Tıbbi Literatür: World Health Organization (WHO). Food Safety Issues: Trichinella and Public Health Risk.
Yasal Mevzuat: T.C. Tarım ve Orman Bakanlığı. Türk Gıda Kodeksi Et ve Et Ürünleri Tebliği (İlgili yıllar).
Resmi Açıklamalar: T.C. Cumhurbaşkanlığı İletişim Başkanlığı Dezenformasyonla Mücadele Merkezi (İlgili açıklamalar).
Ekonomik Kararlar: T.C. Resmî Gazete. İthalat Rejimi Kararına Ek Kararlar (Gümrük vergisi indirimleri).

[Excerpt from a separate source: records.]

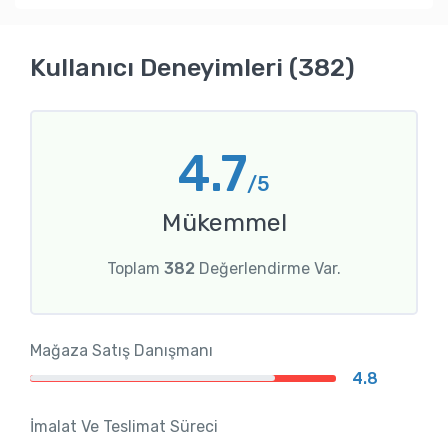
Kullanıcı Deneyimleri (382)
4.7
/5
Mükemmel
Toplam
382
Değerlendirme Var.
Mağaza Satış Danışmanı
4.8
İmalat Ve Teslimat Süreci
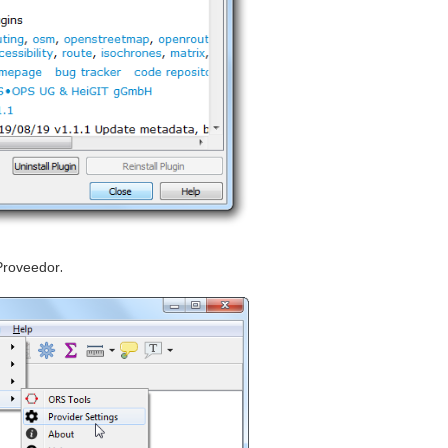
Proveedor
.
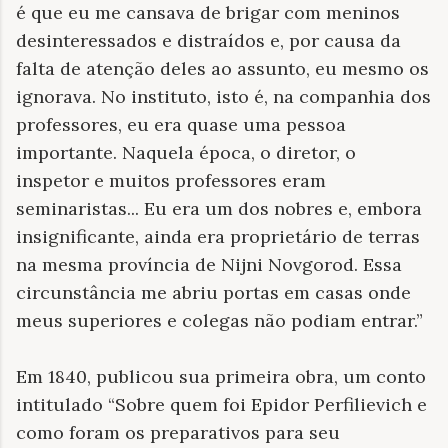
é que eu me cansava de brigar com meninos
desinteressados e distraídos e, por causa da
falta de atenção deles ao assunto, eu mesmo os
ignorava. No instituto, isto é, na companhia dos
professores, eu era quase uma pessoa
importante. Naquela época, o diretor, o
inspetor e muitos professores eram
seminaristas... Eu era um dos nobres e, embora
insignificante, ainda era proprietário de terras
na mesma província de Nijni Novgorod. Essa
circunstância me abriu portas em casas onde
meus superiores e colegas não podiam entrar.”
Em 1840, publicou sua primeira obra, um conto
intitulado “Sobre quem foi Epidor Perfilievich e
como foram os preparativos para seu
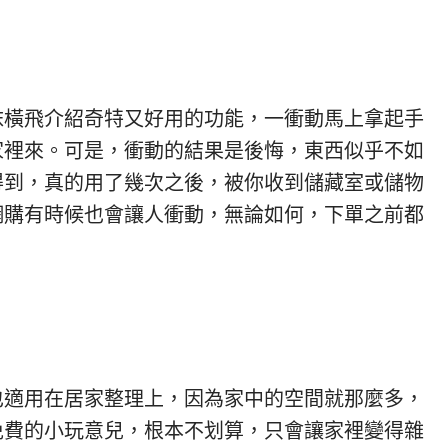
沫橫飛介紹奇特又好用的功能，一衝動馬上拿起手
家裡來。可是，衝動的結果是後悔，東西似乎不如
得到，真的用了幾次之後，被你收到儲藏室或儲物
網購有時候也會讓人衝動，無論如何，下單之前都
也適用在居家整理上，因為家中的空間就那麼多，
免費的小玩意兒，根本不划算，只會讓家裡變得雜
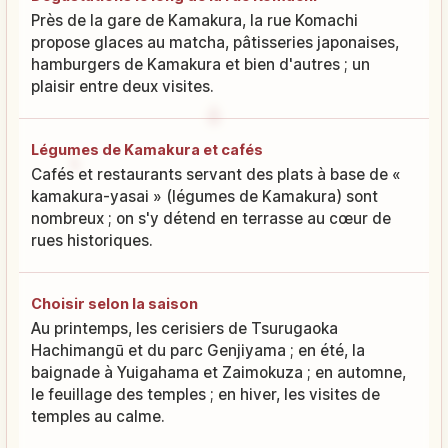
Près de la gare de Kamakura, la rue Komachi
propose glaces au matcha, pâtisseries japonaises,
hamburgers de Kamakura et bien d'autres ; un
plaisir entre deux visites.
Légumes de Kamakura et cafés
Cafés et restaurants servant des plats à base de «
kamakura-yasai » (légumes de Kamakura) sont
nombreux ; on s'y détend en terrasse au cœur de
rues historiques.
Choisir selon la saison
Au printemps, les cerisiers de Tsurugaoka
Hachimangū et du parc Genjiyama ; en été, la
baignade à Yuigahama et Zaimokuza ; en automne,
le feuillage des temples ; en hiver, les visites de
temples au calme.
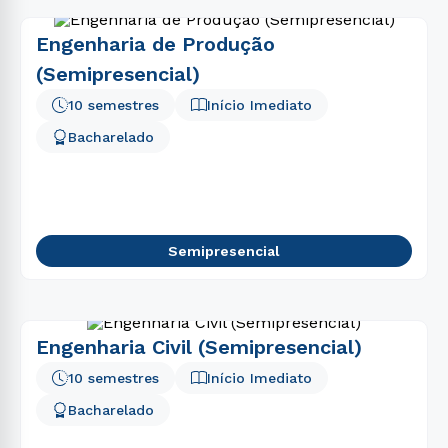
Engenharia de Produção
(Semipresencial)
10 semestres
Início Imediato
Bacharelado
Semipresencial
Engenharia Civil (Semipresencial)
10 semestres
Início Imediato
Bacharelado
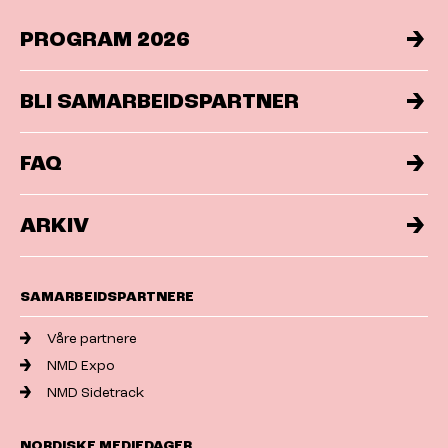
PROGRAM 2026
BLI SAMARBEIDSPARTNER
FAQ
ARKIV
SAMARBEIDSPARTNERE
Våre partnere
NMD Expo
NMD Sidetrack
NORDISKE MEDIEDAGER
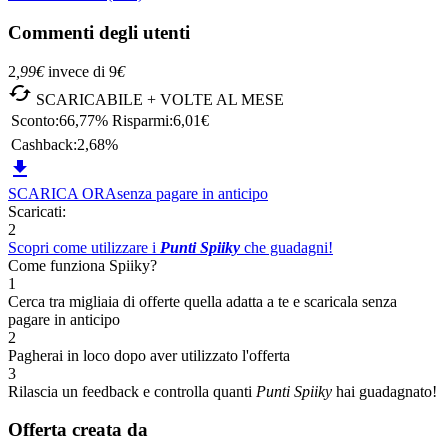
Commenti degli utenti
2
,99
€
invece di
9
€

SCARICABILE + VOLTE AL MESE
Sconto:
66,77%
Risparmi:
6,01€
Cashback:
2,68%

SCARICA ORA
senza pagare in anticipo
Scaricati:
2
Scopri come utilizzare i
Punti Spiiky
che guadagni!
Come funziona Spiiky?
1
Cerca tra migliaia di offerte quella adatta a te e scaricala senza
pagare in anticipo
2
Pagherai in loco dopo aver utilizzato l'offerta
3
Rilascia un feedback e controlla quanti
Punti Spiiky
hai guadagnato!
Offerta creata da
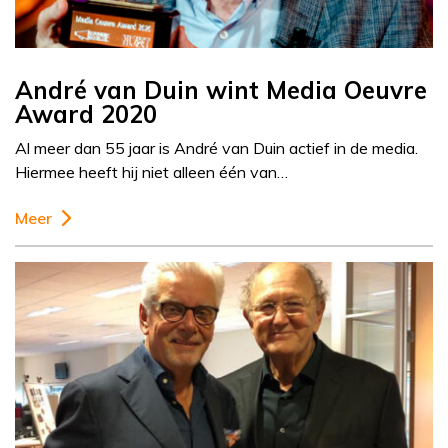
André van Duin wint Media Oeuvre
Award 2020
Al meer dan 55 jaar is André van Duin actief in de media.
Hiermee heeft hij niet alleen één van…
Meer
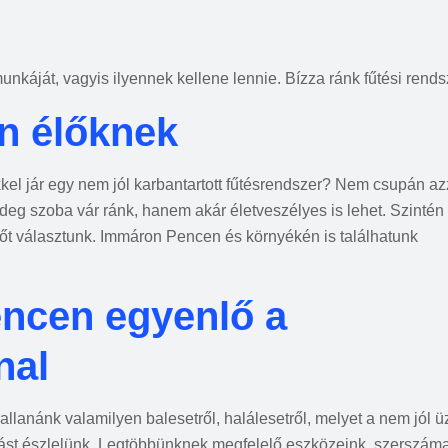
nkáját, vagyis ilyennek kellene lennie. Bízza ránk fűtési rendsz
n élőknek
el jár egy nem jól karbantartott fűtésrendszer? Nem csupán az
deg szoba vár ránk, hanem akár életveszélyes is lehet. Szintén 
lőt választunk. Immáron Pencen és környékén is találhatunk
encen egyenlő a
nal
hallanánk valamilyen balesetről, halálesetről, melyet a nem jól
ást észlelünk. Legtöbbünknek megfelelő eszközeink, szerszáma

Sertifikasyon Analizi: Türkiye'de helal gıda sertifikasyon faaliyetleri ve ilgili kuruluşların çalışma prensiplerinin karşılaştırılması (İstanbul Sabahattin Zaim Üniversitesi).
Yerel Üretim Verileri: Türkiye İstatistik Kurumu (TÜİK) Hayvan Sayıları İstatistikleri ve Yerel Basın Haberleri (Özellikle Balıkesir/Marmara Bölgesi domuz çiftlikleri).